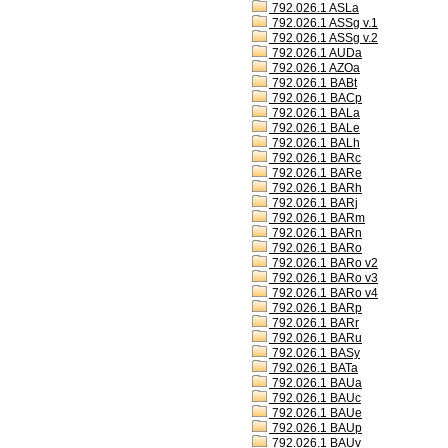
792.026.1 ASLa
792.026.1 ASSg v.1
792.026.1 ASSg v.2
792.026.1 AUDa
792.026.1 AZOa
792.026.1 BABt
792.026.1 BACp
792.026.1 BALa
792.026.1 BALe
792.026.1 BALh
792.026.1 BARc
792.026.1 BARe
792.026.1 BARh
792.026.1 BARj
792.026.1 BARm
792.026.1 BARn
792.026.1 BARo
792.026.1 BARo v2
792.026.1 BARo v3
792.026.1 BARo v4
792.026.1 BARp
792.026.1 BARr
792.026.1 BARu
792.026.1 BASy
792.026.1 BATa
792.026.1 BAUa
792.026.1 BAUc
792.026.1 BAUe
792.026.1 BAUp
792.026.1 BAUv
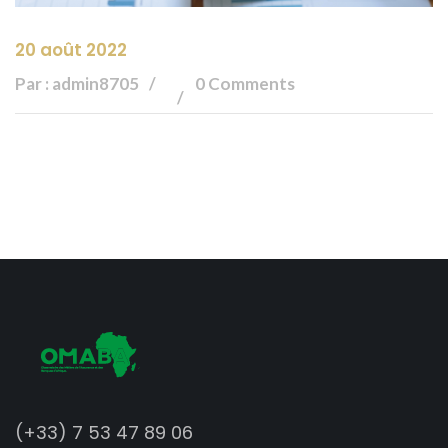
20 août 2022
Par : admin8705
0 Comments
(+33) 7 53 47 89 06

# YOUR ASSIGNMENT
Starting at the line that contains "20 août 2022" and going through the end of the items, present each line in a Markdown table with the columns Position and Text. Number the lines in order and leave out any blank ones.

# FINISHED TASK
| Position | Text |
|---|---|
| 1 | 20 août 2022 |
| 2 | Par : admin8705 |
| 3 | 0 Comments |
| 4 | (+33) 7 53 47 89 06 |